Selain itu, pejabat yang terkait pelaksanaan perppu ini juga tidak dapat dituntut baik secara perdata maupun pidana jika melaksanakan tugas dengan berdasarkan pada itikad baik dan sesuai peraturan perundang-undangan. Mengenai hal itu, Yasonna menegaskan pelaku korupsi tetap akan ditindak tegas.

“Ada atau tidak ada pasal 27, tidak ada yang namanya kebal hukum bila terjadi korupsi. Bila ditemui bukti adanya keputusan yang dibuat sengaja menguntungkan diri atau kelompoknya, tetap akan diproses di pengadilan dan ditindak secara hukum,” tegas Yasonna.
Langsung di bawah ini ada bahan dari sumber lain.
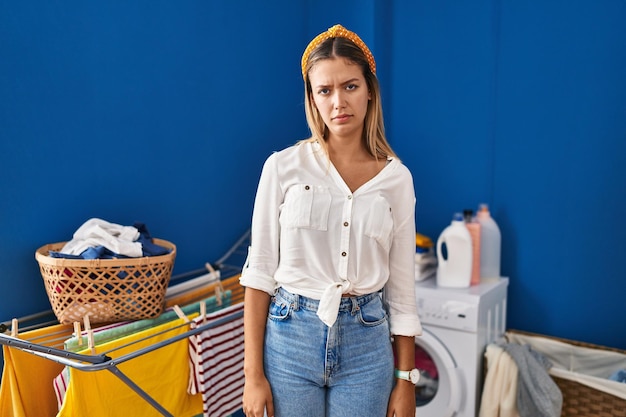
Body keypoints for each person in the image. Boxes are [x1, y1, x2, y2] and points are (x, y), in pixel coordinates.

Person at [240, 24, 423, 417]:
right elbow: (259, 275)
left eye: (350, 86)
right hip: (289, 340)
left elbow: (403, 292)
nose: (338, 101)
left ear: (370, 90)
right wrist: (252, 375)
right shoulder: (283, 167)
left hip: (367, 343)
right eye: (325, 90)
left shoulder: (397, 179)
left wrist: (405, 380)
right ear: (312, 98)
“Jangan lupa bahwa Presiden telah menetapkan COVID-19 sebagai bencana nasional. Karena itu, korupsi terhadap dana anggaran COVID-19 dapat ditindak sesuai Pasal 2 UU 20/2001 tentang Pemberantasan Tipikor yang menetapkan bahwa korupsi di kala bencana bisa dijatuhi hukuman mati,” lanjutnya.

Yasonna menambahkan klausul tidak dapat dituntut sebagaimana di dalam Perppu Nomor 1 Tahun 2020 bukan hal baru dalam peraturan perundang-undangan Indonesia. Klausul yang sama juga pernah diatur dalam UU Pengampunan Pajak, UU Bank Indonesia, UU Ombudsman hingga UU MD3.
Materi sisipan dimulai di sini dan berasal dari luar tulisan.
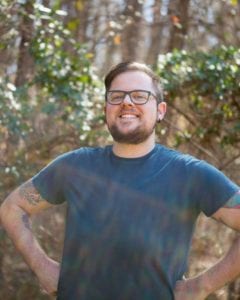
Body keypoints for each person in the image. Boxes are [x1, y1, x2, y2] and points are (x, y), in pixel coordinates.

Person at [0, 61, 239, 300]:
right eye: (116, 96)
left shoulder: (190, 174)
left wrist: (203, 285)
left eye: (139, 95)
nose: (126, 102)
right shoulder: (75, 167)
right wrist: (42, 267)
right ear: (106, 108)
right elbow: (13, 207)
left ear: (161, 110)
“Klausul ini juga pernah diatur dalam UU Pengampunan Pajak, UU Bank Indonesia, UU Ombudsman, UU Advokat, dan UU MD3. Bahkan beberapa pasal di KUHP juga mengatur tentang sejumlah perbuatan yang tidak dipidana,” katanya.

Selain itu, Yasonna menyebut Perppu Nomor 1 Tahun 2020 diterbitkan dengan pertimbangan kondisi yang genting dan memaksa. Menurutnya, Perppu tersebut diterbitkan agar pengambil keputusan tidak khawatir dan tetap dipagari agar tidak bisa korupsi.
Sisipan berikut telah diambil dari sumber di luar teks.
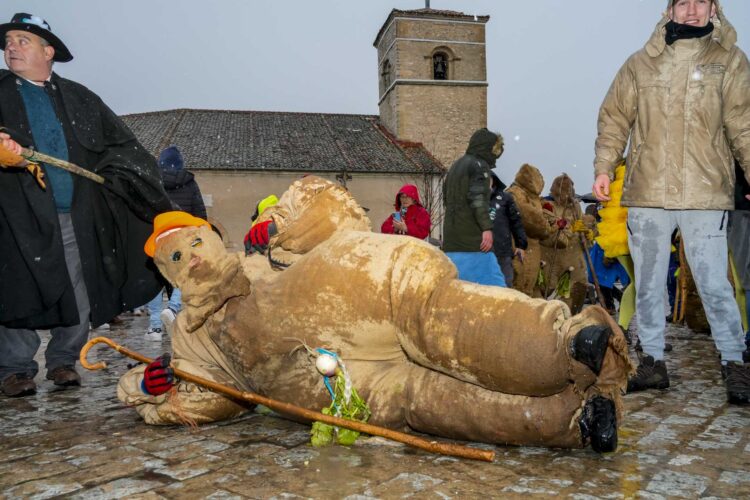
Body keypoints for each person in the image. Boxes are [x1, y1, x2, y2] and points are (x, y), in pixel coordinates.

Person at [117, 176, 631, 453]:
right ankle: (575, 420)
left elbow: (335, 206)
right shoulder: (194, 337)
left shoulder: (264, 253)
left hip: (383, 294)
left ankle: (570, 345)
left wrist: (279, 225)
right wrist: (146, 388)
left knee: (461, 330)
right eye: (177, 259)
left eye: (194, 243)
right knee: (440, 405)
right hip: (348, 385)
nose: (194, 258)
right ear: (169, 275)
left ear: (211, 234)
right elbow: (214, 402)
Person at [0, 13, 171, 397]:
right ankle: (15, 369)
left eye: (22, 40)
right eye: (9, 40)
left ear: (48, 52)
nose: (12, 46)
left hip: (74, 214)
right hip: (15, 215)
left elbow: (122, 147)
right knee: (16, 286)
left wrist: (121, 180)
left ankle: (63, 361)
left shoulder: (80, 98)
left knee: (78, 288)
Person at [592, 0, 750, 404]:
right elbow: (614, 117)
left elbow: (744, 123)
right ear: (670, 9)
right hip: (648, 192)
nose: (692, 10)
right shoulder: (641, 64)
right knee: (646, 284)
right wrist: (604, 168)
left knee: (715, 283)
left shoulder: (729, 61)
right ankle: (652, 362)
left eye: (701, 2)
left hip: (705, 191)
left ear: (714, 8)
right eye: (684, 2)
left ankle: (735, 363)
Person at [145, 145, 207, 341]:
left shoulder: (153, 182)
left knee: (155, 280)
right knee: (182, 275)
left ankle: (155, 327)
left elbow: (146, 209)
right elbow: (199, 210)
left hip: (160, 235)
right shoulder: (189, 182)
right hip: (183, 236)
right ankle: (173, 308)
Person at [442, 128, 506, 286]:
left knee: (458, 290)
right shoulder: (479, 166)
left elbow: (445, 198)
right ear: (489, 148)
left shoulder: (456, 166)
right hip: (473, 243)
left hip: (452, 242)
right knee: (498, 291)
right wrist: (486, 228)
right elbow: (478, 199)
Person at [506, 164, 568, 297]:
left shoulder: (527, 196)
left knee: (526, 290)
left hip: (529, 251)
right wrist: (550, 226)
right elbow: (534, 222)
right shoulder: (517, 194)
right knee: (520, 291)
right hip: (522, 251)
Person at [541, 174, 589, 314]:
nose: (566, 194)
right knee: (546, 286)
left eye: (569, 191)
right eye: (563, 191)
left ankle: (571, 317)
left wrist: (585, 231)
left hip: (573, 254)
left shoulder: (575, 206)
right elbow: (544, 227)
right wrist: (562, 226)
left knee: (578, 286)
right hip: (551, 254)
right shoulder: (547, 204)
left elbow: (581, 223)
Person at [489, 172, 526, 288]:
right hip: (480, 252)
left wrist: (521, 245)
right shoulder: (472, 199)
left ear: (493, 180)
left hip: (502, 251)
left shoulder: (505, 198)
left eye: (487, 179)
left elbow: (516, 222)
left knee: (504, 286)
“Pemerintah perlu segera mengambil tindakan penting dan butuh dana besar yang mencapai Rp 405,1 triliun sebagaimana disampaikan Presiden. Anggaran ini kan sebelumnya tidak ada di dalam APBN 2020, namun pandemi COVID-19 memaksa pemerintah untuk menyediakannya dengan cepat. Karenanya, perppu ini merupakan payung hukum bagi penyediaan anggaran tersebut,” tutur Yasonna.

“Justru keliru bila anggaran ini langsung dikeluarkan tanpa adanya dasar hukum. Karena itulah perppu ini harus ada, untuk memastikan pengambil keputusan tidak khawatir dan tetap dipagari agar tidak bisa korupsi. Semua ini dilakukan dengan pertimbangan kepentingan rakyat, bahwa keselamatan rakyat adalah hukum tertinggi,” lanjutnya.

Sebagaimana diketahui, sedikitnya 3 nomor perkara yang terdaftar di MK menggugat Perppu Corona atau resmi Perppu Nomor 1 Tahun 2020. Gugatan pertama dilayangkan oleh Masyarakat Anti Korupsi Indonesia (MAKI) dkk, gugatan kedua oleh Amien Rais dkk, dan gugatan terakhir diajukan sendirian oleh Damai Hari Lubis.

Mereka semua sepakat meminta Pasal 27 di Perppu Nomor 1 Tahun 2020 terkait Kebijakan Keuangan Negara dan Stabilitas Sistem Keuangan untuk Penanganan COVID-19 dihapus. Adapun pasal-pasal lain juga diminta dihapus dengan berbagai alasan.